Beth point to six traits of a rebellious child of God:
- Doesn’t act like a child of God. (Isaiah 30:9) Check!
- Isn’t willing to listen to the Lord’s Instruction (Isaiah 30:9) Check!
- Prefers pleasant illusions over truth (Isaiah 30:10-11) Check!
- Relies on oppression (Isaiah 30:12) Check!
- Depends on deceit (Isaiah 30: 12) Check!
- Runs from the real answers (Isaiah 30:15-17) Check!
I have always felt that I was under extraordinary spiritual attack at various points in my life, resulting in some very difficult and heartbreaking circumstances and events. I attributed these attacks to everyone and everything other than the truth (illusions) … that I was and am being rebellious. God promises to be our protector and as a Christian, I know my salvation is secured. However, I am learning that our protection in the spiritual world can be limited unless we are fully obedient to God, leading to serious repercussions on our lives here on Earth through spiritual attacks. God disciplines our rebellion by allowing the enemy to have his way with us… always under the control of God. I know that He’ll never allow Satan to go too far.
In Isaiah 29:16 God says, ‘You turn things upside down, as if the potter were thought to be like the clay! Shall what is formed say to the one who formed it, “You did not make me”? Can the pot say to the potter, “You know nothing”?’ (NIV) and then in 30:12-14, says, ‘Because you have rejected this message, relied on oppression and depended on deceit, this sin will become for you like a high wall, cracked and bulging, that collapses suddenly, in an instant. It will break in pieces like pottery, shattered so mercilessly’ (NIV).

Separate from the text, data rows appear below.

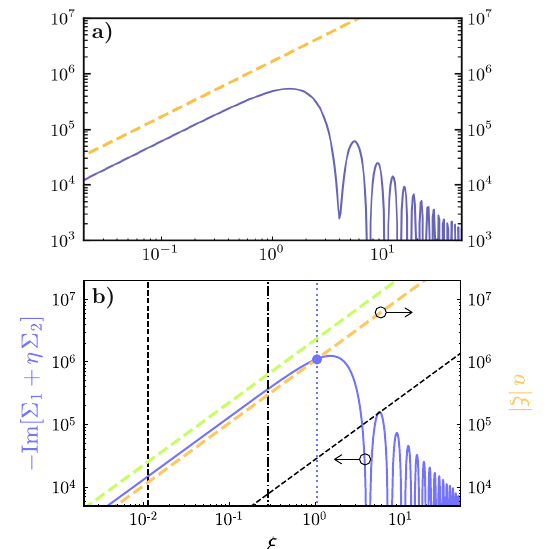
Figure 6. Steady-state solution for the mechanical displacement amplitude that ( a ) doesn’t reach a limit cycle, and ( b ) gets into a limit cycle. ( a ) The crossing of the left and right side of Equation (47) are reported as dashed–orange (for the first most coupled mode) and solid–blue curve, respectively. The oblique orange line represents the left term in Equation (47). The equation is not satisfied because the pump power is below the threshold for finding a root. ( b ) The intersection of left and right side of Equation (47) for the parameters of reference [23], are reported dashed–orange and solid–blue = 1.054, and an effective curves, respectively, determines the steady–state value of ξ st . We find ξ st 1 1 = 2 | A 1 | x zpf = 263.0 pm. The vertical dot-dashed black and dashed steady–state amplitude q st 1 lines represent the cavity response length λ 0 /2 F (cid:39) 43 pm, which corresponds to ξ cav (cid:39) 0.284, (cid:113) (cid:39) 3.365 pm, which corresponds to ξ (cid:39) 0.0112, k B T / m 1 ω 2 and the thermal displacement q th = th 1 respectively. The dashed light green line shows the left term in Equation (47) for the less coupled mechanical mode, for which, using the parameters of reference [23], the equation is not satisfied. The threshold power for the optical damping to exceed the intrinsic one, is ∼ 3 µW for the first oscillator, and 6.75 µW for the second. For a power larger than 6.75 µW both oscillators might reach a limit cycle [57]. The oblique black-dashed line shows the edge between the region with only one solution and the multistability region, which is possible only for a larger pump power ( P pump ∼ 667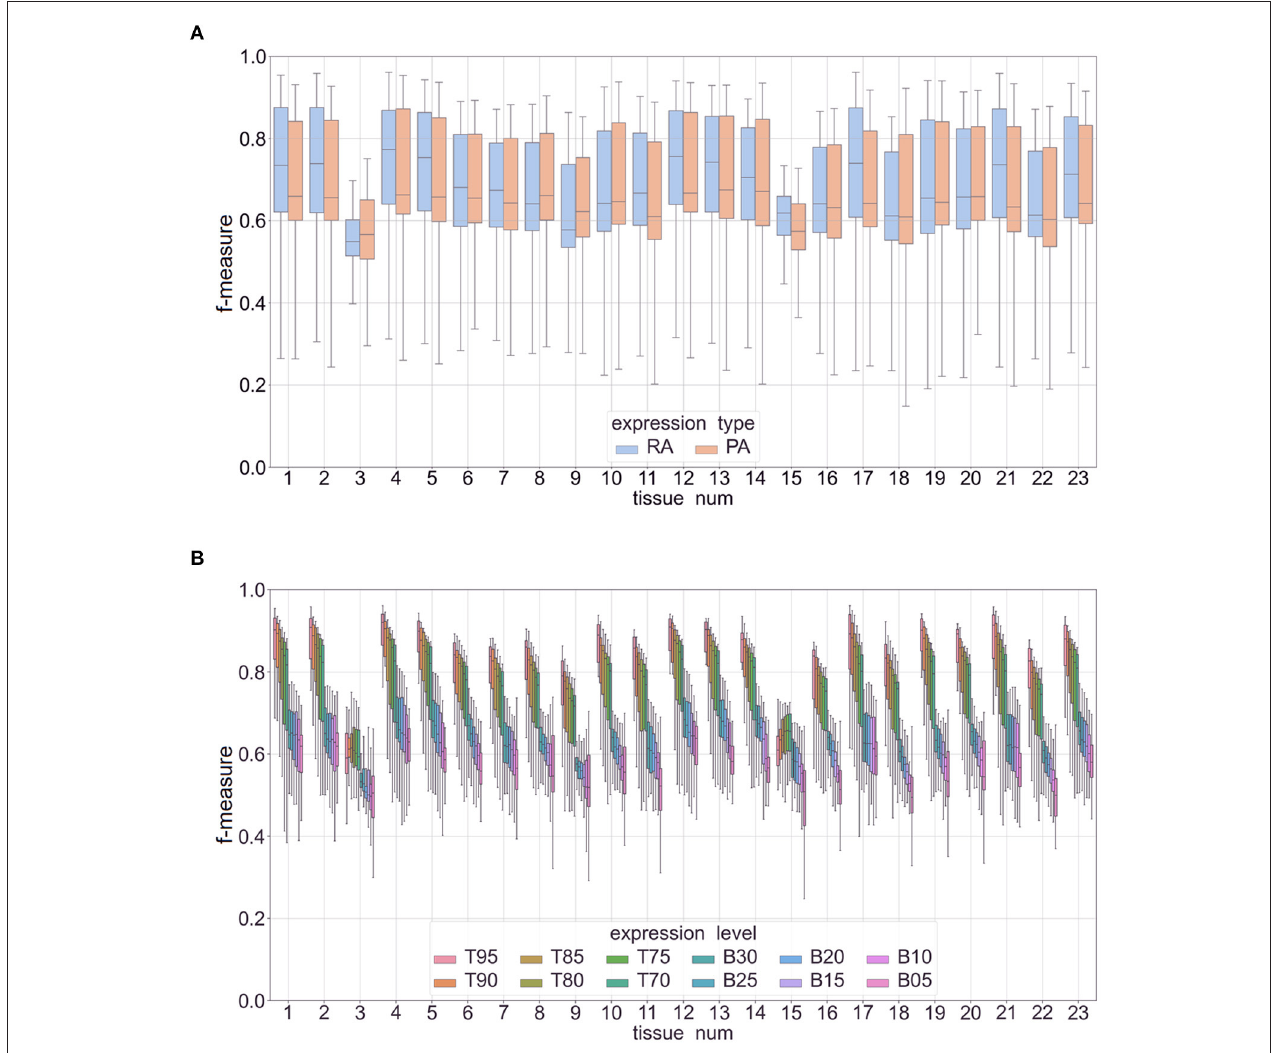
FIGURE 5 | Box plots of F-measures for Phase II classifiers based on two expression types (RA, mRNA abundance; PA, protein abundance). The x-axis is labeled by tissue type (see Table 1 for a full list of tissue names). Panel (A) is a plot of interquartile range and mean of F-measures across the top 5–30% of expression cutoffs, bottom 5–30% of expression cutoffs, and k -mer sizes of 3–7. Panel (B) is a similar plot with separate box plots for each expression cutoff (top expression: T95–T70 and low expression: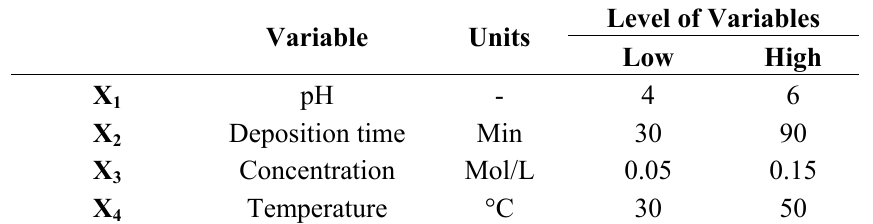
Table 2. Independent variables and their levels employed in the factorial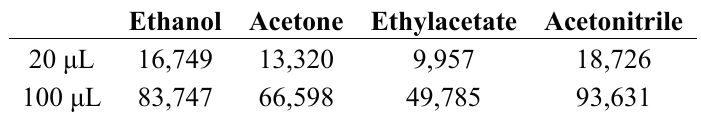
Table 2. Lists the concentration (ppm) of four chemicals at two different quantities.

Guilty! I have been the ‘god’ of my life, trying to manipulate and ‘run the show’ on my own, listening to the lies of the enemy, and actually finding some sort of misguided sense of comfort in those lies. I have relied on oppression and depended on deceit. After all, I’ve been hearing these lies and have felt this oppression since childhood. It’s what I know. My rebellious nature as an adult, however, means that I allow those lies and that oppression to define my life, and me. And instead of running towards the real answers, I run back time and time again in to the arms of lies, rather than under the protective wing of my Father. I tend to not listen and ultimately, I do not behave like a child of God. And the illusion is that I think I am!! More lies…

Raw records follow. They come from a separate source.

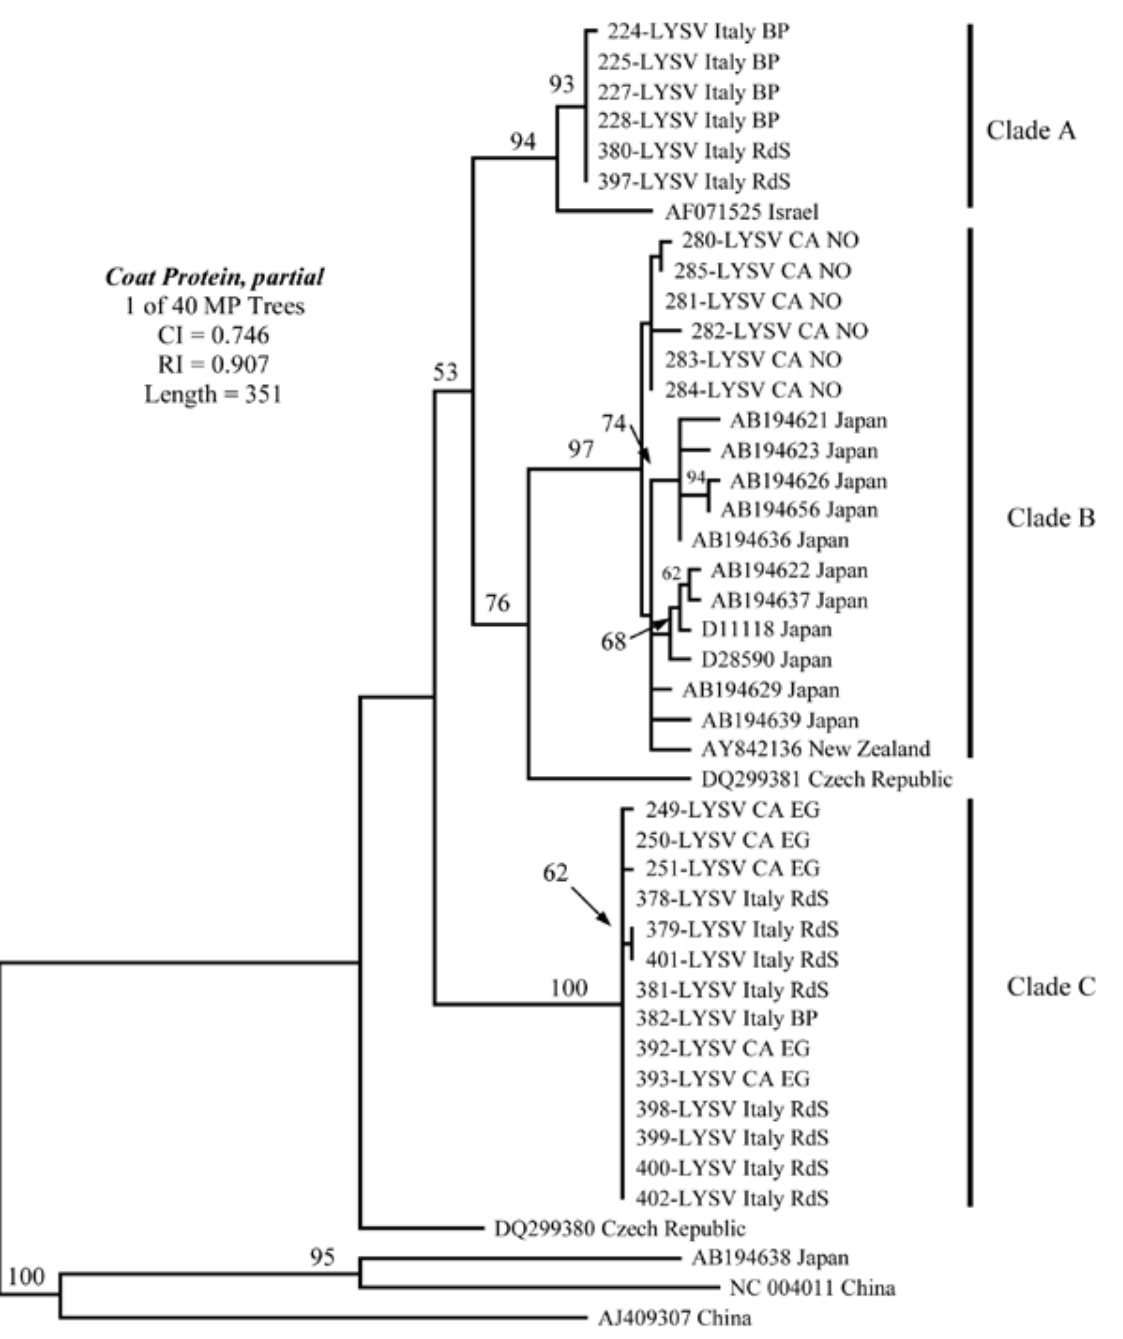
Figure 4. Maximum parsimony analyses of the coat protein gene for Leek yellow stripe virus (LYSV) isolates obtained in this study, as well as sequences from GenBank. Bootstrap support of 50% and above is indicated above nodes based on 1,000 replicates. 224-402: Serial numbering of cDNA LYSV clones, BP: ‘Bianco Piacentino’, RdS: ‘Rosso di Sulmona’, CA: Cali- fornia, NO: Non-organic, and EG: ‘Elephant’ garlic. Sequences have been deposited in GenBank under accession numbers HQ873735-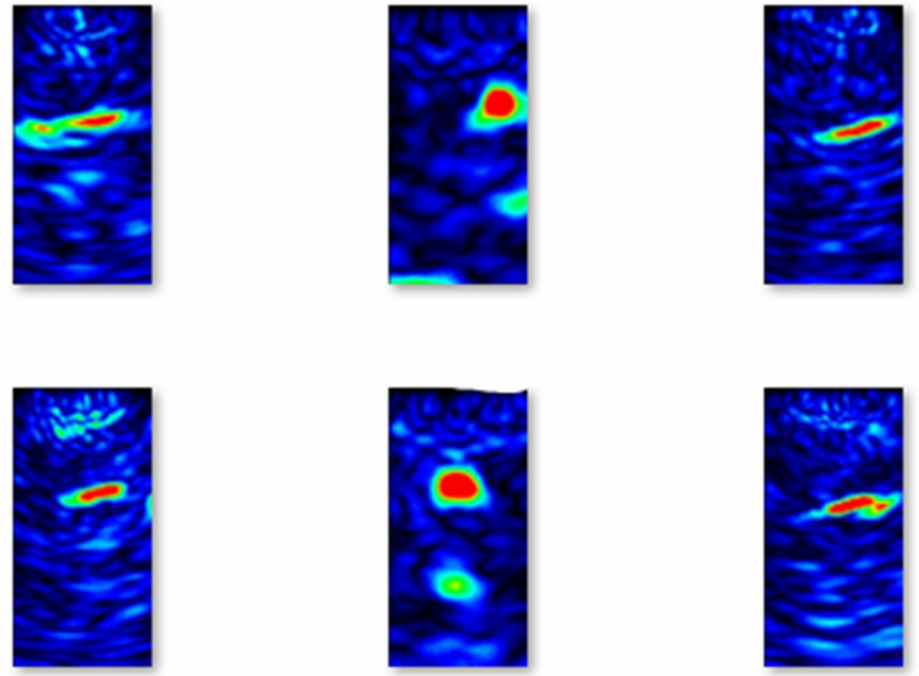
Figure 10. Examples of B-scans with flaws from the testing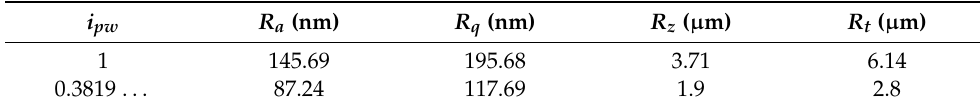
Table 2. Comparison between surface characteristics at i pw = 1 and i pw = 0.3819 . . . . i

At various times in my life, I have been broken and I have been ‘mercilessly shattered’. This is the last thing God wants for me. I am loved, I am cherished and I am worthy of His love, and He wants me to KNOW that… to understand that the lies and oppression are not from Him and I don’t need to live under that umbrella. Sometimes, a little breaking and shattering, allowed by God (not doled out by God!), is the only way to hear Him!
God always shows us the way out, the way back to safety under His protective wing. In Isaiah 30:15 He says, ‘In repentance and rest is your salvation, in quietness and trust is your strength’. I love how Beth Moore shares that the word strength in Hebrew, shaqat, implies ‘victory’. Victory over the attacks of the enemy; victory over rebellion!
We are all rebellious in nature as humans. I don’t for a moment believe that my rebellion is ‘cured’ by this revelation. But, we can all limit our rebellion and ‘put on the FULL armor of God’ by adhering to God’s command to repent of our rebellious nature and rest in His promises and power, ‘picking up our cross daily’.
Thanks Beth Moore and PRAISE to you Abba God!!
Note to self: repent and rest, repent and rest, repent and rest!